3. Start compiling mailing lists

I am in a unique market where I don’t get return clients very often. I only photographed one couple that was local to Maui last year out of the nearly 30 weddings I had. I never saw the value in mailing lists until I wanted to ask my couples for feedback about their wedding experience.

Going client-by-client to extract email addresses was exhausting. In 2020 I’ve created a mailing group in Gmail that has both couples in it. It’s part of my workflow now. Once the client is booked, my CRM (I use Studio Ninja) prompts me to add them to my mailing list.

Keeping those emails easily accessible helps me stay in touch with my clients, offer them resources, and ask for help when I need it.

4. Use a photo-hosting platform that offers automated marketing.

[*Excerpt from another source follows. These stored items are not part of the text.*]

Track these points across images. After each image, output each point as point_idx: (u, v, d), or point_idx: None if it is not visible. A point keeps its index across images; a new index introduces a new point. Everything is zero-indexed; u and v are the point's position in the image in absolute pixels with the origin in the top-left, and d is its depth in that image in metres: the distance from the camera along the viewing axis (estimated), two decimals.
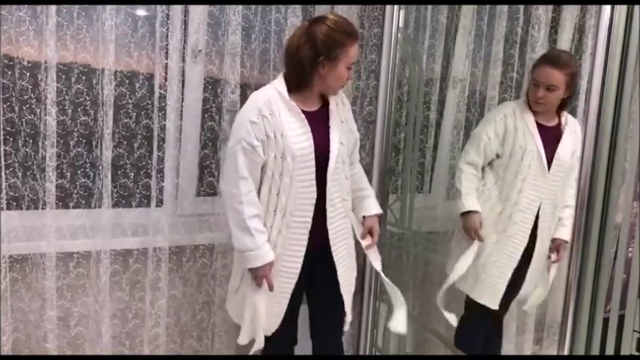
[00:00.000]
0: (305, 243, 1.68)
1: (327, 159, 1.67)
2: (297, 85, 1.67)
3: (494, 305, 2.08)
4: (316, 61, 1.62)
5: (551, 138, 2.06)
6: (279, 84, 1.67)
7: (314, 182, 1.66)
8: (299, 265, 1.69)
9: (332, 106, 1.73)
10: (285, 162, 1.61)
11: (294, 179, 1.63)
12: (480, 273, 2.07)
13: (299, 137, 1.63)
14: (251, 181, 1.61)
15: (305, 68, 1.63)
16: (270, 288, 1.64)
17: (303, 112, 1.67)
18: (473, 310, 2.14)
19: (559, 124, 2.10)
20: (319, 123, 1.69)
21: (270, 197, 1.64)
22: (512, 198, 2.03)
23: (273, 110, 1.61)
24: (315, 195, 1.66)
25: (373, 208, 1.87)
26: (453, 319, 2.04)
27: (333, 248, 1.72)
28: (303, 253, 1.68)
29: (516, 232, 2.05)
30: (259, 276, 1.63)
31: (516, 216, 2.04)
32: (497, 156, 2.08)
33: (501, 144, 2.05)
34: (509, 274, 2.06)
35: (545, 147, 2.03)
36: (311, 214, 1.67)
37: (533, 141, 2.02)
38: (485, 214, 2.06)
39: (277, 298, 1.70)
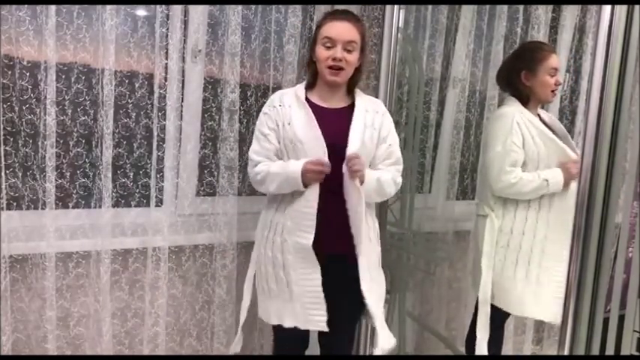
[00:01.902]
0: (312, 227, 1.64)
1: (344, 151, 1.66)
2: (310, 81, 1.78)
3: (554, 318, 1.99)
4: (310, 52, 1.76)
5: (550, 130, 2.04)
6: (300, 84, 1.81)
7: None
8: (309, 241, 1.64)
9: (357, 109, 1.75)
10: (294, 146, 1.69)
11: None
12: (543, 289, 1.98)
13: (303, 125, 1.68)
14: (260, 160, 1.74)
15: (308, 59, 1.79)
16: (323, 164, 1.62)
17: (321, 107, 1.74)
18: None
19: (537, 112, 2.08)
20: (338, 118, 1.73)
21: None
22: (545, 204, 1.99)
23: (283, 102, 1.74)
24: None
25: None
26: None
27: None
28: (312, 235, 1.64)
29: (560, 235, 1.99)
30: (313, 173, 1.63)
31: (553, 219, 2.00)
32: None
33: (523, 153, 1.98)
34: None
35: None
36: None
37: (554, 140, 1.98)
38: (527, 226, 1.99)
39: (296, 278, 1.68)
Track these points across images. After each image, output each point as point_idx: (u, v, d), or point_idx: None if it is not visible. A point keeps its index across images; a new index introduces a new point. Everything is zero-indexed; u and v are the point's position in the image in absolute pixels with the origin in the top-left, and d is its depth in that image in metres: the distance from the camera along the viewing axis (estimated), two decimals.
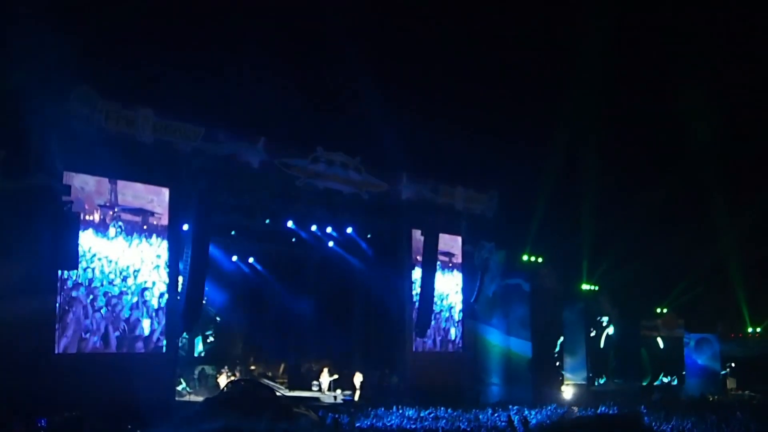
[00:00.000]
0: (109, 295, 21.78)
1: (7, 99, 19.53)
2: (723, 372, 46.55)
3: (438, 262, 31.17)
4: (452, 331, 32.48)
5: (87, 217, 21.44)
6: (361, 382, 29.60)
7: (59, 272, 20.70)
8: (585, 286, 39.31)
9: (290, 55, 30.62)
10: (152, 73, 24.31)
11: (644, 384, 42.33)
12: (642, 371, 43.17)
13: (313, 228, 30.14)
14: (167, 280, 23.28)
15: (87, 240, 21.38)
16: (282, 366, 33.44)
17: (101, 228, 21.82)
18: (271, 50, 29.35)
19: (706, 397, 35.92)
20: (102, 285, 21.64)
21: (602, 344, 41.38)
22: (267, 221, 27.98)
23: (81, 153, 21.01)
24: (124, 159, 21.99)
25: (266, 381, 28.93)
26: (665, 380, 44.19)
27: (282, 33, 30.74)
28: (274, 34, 30.32)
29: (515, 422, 21.68)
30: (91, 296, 21.37)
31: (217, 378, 28.32)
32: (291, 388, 30.89)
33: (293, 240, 30.90)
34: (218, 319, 32.73)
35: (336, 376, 30.07)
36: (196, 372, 30.01)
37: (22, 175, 20.03)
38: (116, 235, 22.11)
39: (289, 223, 28.78)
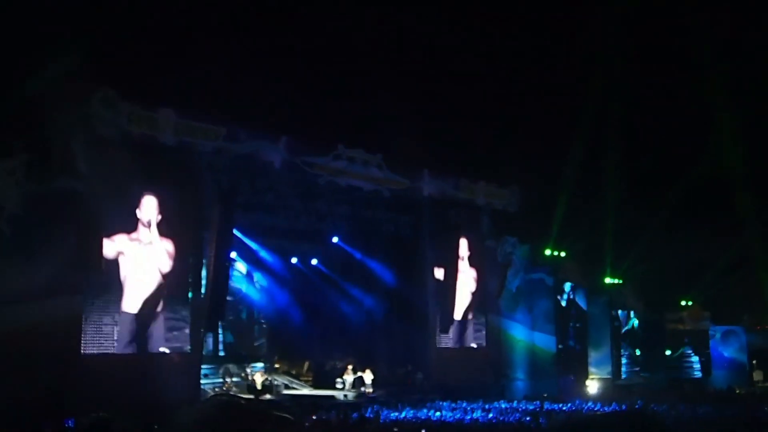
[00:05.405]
0: (134, 295, 21.95)
1: (30, 102, 19.65)
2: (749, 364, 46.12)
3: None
4: (476, 326, 32.42)
5: (111, 218, 21.60)
6: (372, 380, 29.36)
7: (84, 274, 20.85)
8: (609, 280, 39.14)
9: (309, 53, 30.60)
10: (173, 74, 24.37)
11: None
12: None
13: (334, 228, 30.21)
14: (191, 280, 23.42)
15: (110, 241, 21.55)
16: (306, 364, 33.40)
17: (125, 229, 21.97)
18: (289, 48, 29.37)
19: (733, 390, 35.68)
20: (126, 285, 21.81)
21: (626, 338, 41.14)
22: (289, 219, 27.98)
23: (104, 155, 21.13)
24: (147, 160, 22.14)
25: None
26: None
27: (300, 31, 30.74)
28: (292, 33, 30.34)
29: (539, 416, 21.66)
30: (115, 297, 21.56)
31: (252, 376, 28.32)
32: (315, 387, 30.91)
33: (314, 238, 30.87)
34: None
35: (360, 374, 30.05)
36: (221, 371, 30.06)
37: (46, 178, 20.16)
38: (140, 236, 22.27)
39: (307, 221, 28.78)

Just recently I switched over to Pic-Time from my old gallery hosting site. It was cumbersome to move everything over and get the client galleries all in order the way I wanted – but the email marketing was insane. In the month of December alone, I made over $1200 by sending out automated coupons with reminders. It was incredibly easy and it made me a bunch of cash I wouldn’t have made otherwise.

Automating systems like this will make your life easier in the long-run and put more cash in your pocket at the same time.

5. Make a workflow and automate as much as you can

At the beginning of 2019 I created detailed workflows for every step of the process in regards to weddings. I had automated emails going out after booking, two months before their wedding, one month before, the night before, and the day after. All of them set expectations, answered all those FAQs (e.g. When do I get my images? Can I post on social media? etc), and gave couples the assurance that I wasn’t ghosting them. 

In the long-term, it ended up being one of the smartest things I did for my business in 2019. My couples were informed throughout the entire planning process so when we finally did get to meet in real life, they felt like we had been in touch the whole time and that I was truly on their team.

These are my Photography Business Lessons Learned From 2019 for a Successful 2020. I truly hope they help another business owner out there rock their 2020!